Monday, March 1, 2010

A box full of darkness

"The Uses of Sorrow"

Someone I loved once gave me

a box full of darkness.

It took me years to understand

that this, too, was a gift.

-Mary Oliver, Thirst, 2006

I have grief and loss on the brain tonight. There are the obvious reasons why this may be so - the loss of my aunt and the fact that grief,loss and their relationship to the human existence were a main topic of the lecture in my class this morning top that list. The poem above was written on the whiteboard before class began. Our class was about more than the simple topics of grief and loss - it is a class which has the purpose of introducing students to basic listening skills and the foundations for developing a pastoral presence with others. Much of what we discuss deals with the fundamentals of human interpersonal experience and, like it or not, grief, loss, anger and conflict are inseparable from more desirable experiences such as love, joy, and intimacy.

Yesterday I heard Andrew explaining to one of our neighbors the difference between arteries and veins. Veins, apparently, are a low pressure system. The blood is flowing back to the heart and takes its time. When you take blood from a vein you need to draw it out, coax it from its leisurely path. Arteries, on the other hand, are high pressure. They are full of freshly oxygenated and just-pumped blood. To take blood from an artery you just need to nick it. Once its open the blood will pump itself right out, all over. Our bodies are pretty smart - we keep our veins close to the surface and bury the arteries nice and deep, where its harder to get at them. Grief, loss, anger and conflict feel dangerous and vulnerable to me, like suddenly all my emotional arteries are up at the top, where the veins full of joy and happy should be.

At the same time, I think that these perilous artery-type feelings are sort of like the artery blood. They come from the heart of who I am as a person - that strange and strong central muscle that beats seemingly all on its own, keeping me moving, breathing, living and clean. Without conflict, loss, grief, and even anger I would be so much less alive. Still, even knowing this, I'd hardly choose it for myself or anyone I love.

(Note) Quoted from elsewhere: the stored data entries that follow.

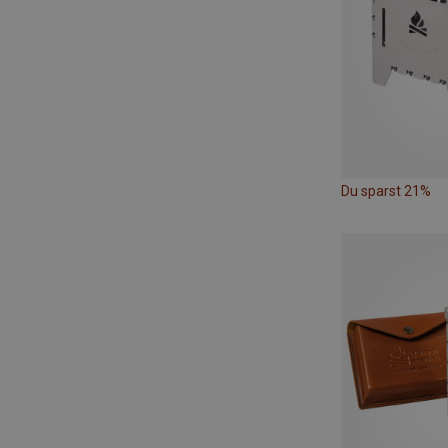
Du sparst 21%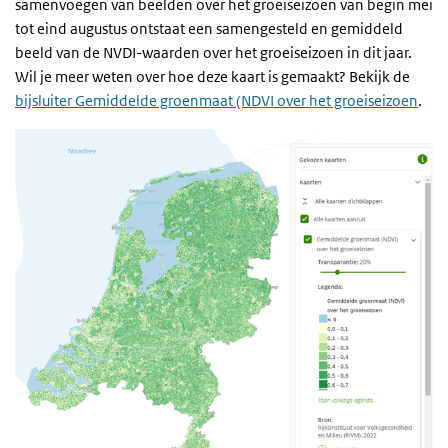
samenvoegen van beelden over het groeiseizoen van begin mei
tot eind augustus ontstaat een samengesteld en gemiddeld
beeld van de NVDI-waarden over het groeiseizoen in dit jaar.
Wil je meer weten over hoe deze kaart is gemaakt? Bekijk de
bijsluiter Gemiddelde groenmaat (NDVI over het groeiseizoen
.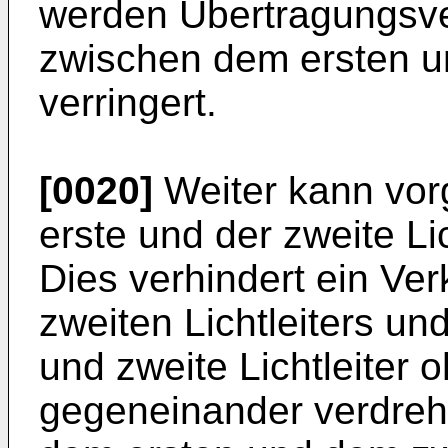
werden Übertragungsve
zwischen dem ersten un
verringert.
[0020]
Weiter kann vor
erste und der zweite Lic
Dies verhindert ein Ve
zweiten Lichtleiters und
und zweite Lichtleiter
gegeneinander verdreh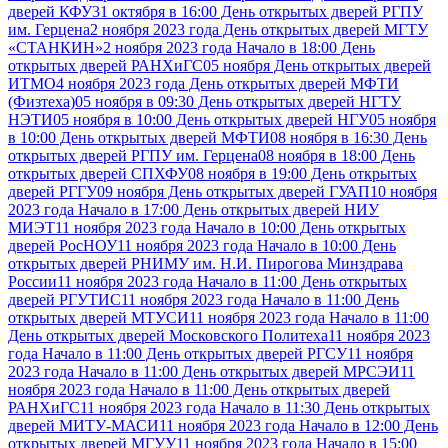
дверей КФУ
31 октября в 16:00 День открытых дверей РГПУ
им. Герцена
2 ноября 2023 года День открытых дверей МГТУ
«СТАНКИН»
2 ноября 2023 года Начало в 18:00 День
открытых дверей РАНХиГС
05 ноября День открытых дверей
ИТМО
4 ноября 2023 года День открытых дверей МФТИ
(Физтеха)
05 ноября в 09:30 День открытых дверей НГТУ
НЭТИ
05 ноября в 10:00 День открытых дверей НГУ
05 ноября
в 10:00 День открытых дверей МФТИ
08 ноября в 16:30 День
открытых дверей РГПУ им. Герцена
08 ноября в 18:00 День
открытых дверей СПХФУ
08 ноября в 19:00 День открытых
дверей РГГУ
09 ноября День открытых дверей ГУАП
10 ноября
2023 года Начало в 17:00 День открытых дверей НИУ
МИЭТ
11 ноября 2023 года Начало в 10:00 День открытых
дверей РосНОУ
11 ноября 2023 года Начало в 10:00 День
открытых дверей РНИМУ им. Н.И. Пирогова Минздрава
России
11 ноября 2023 года Начало в 11:00 День открытых
дверей РГУТИС
11 ноября 2023 года Начало в 11:00 День
открытых дверей МТУСИ
11 ноября 2023 года Начало в 11:00
День открытых дверей Московского Политеха
11 ноября 2023
года Начало в 11:00 День открытых дверей РГСУ
11 ноября
2023 года Начало в 11:00 День открытых дверей МРСЭИ
11
ноября 2023 года Начало в 11:00 День открытых дверей
РАНХиГС
11 ноября 2023 года Начало в 11:30 День открытых
дверей МИТУ-МАСИ
11 ноября 2023 года Начало в 12:00 День
открытых дверей МГУУ
11 ноября 2023 года Начало в 15:00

I am so thankful to read blogs by first moms, and by adult adoptees. They (you, for those of you who are my companions here) help me stay in touch with the loss that my daughter and her first mother have experienced and prepare for the grief she may feel as she grows and incorporates that loss into her identity. It is a unique thing, to be adopted. It is, perhaps, its own box full of darkness.

1 comment:

  1. Well written. I find myself reading more and more from adult adoptees and first mom's (but those that have good things to say as well as the bad) often. I just want to know what things may come up. It also for me, reading first moms blogs, helps me see things that I'm not doing for Isabel's first mom that I could. Gives me a little window into what it might be like for her.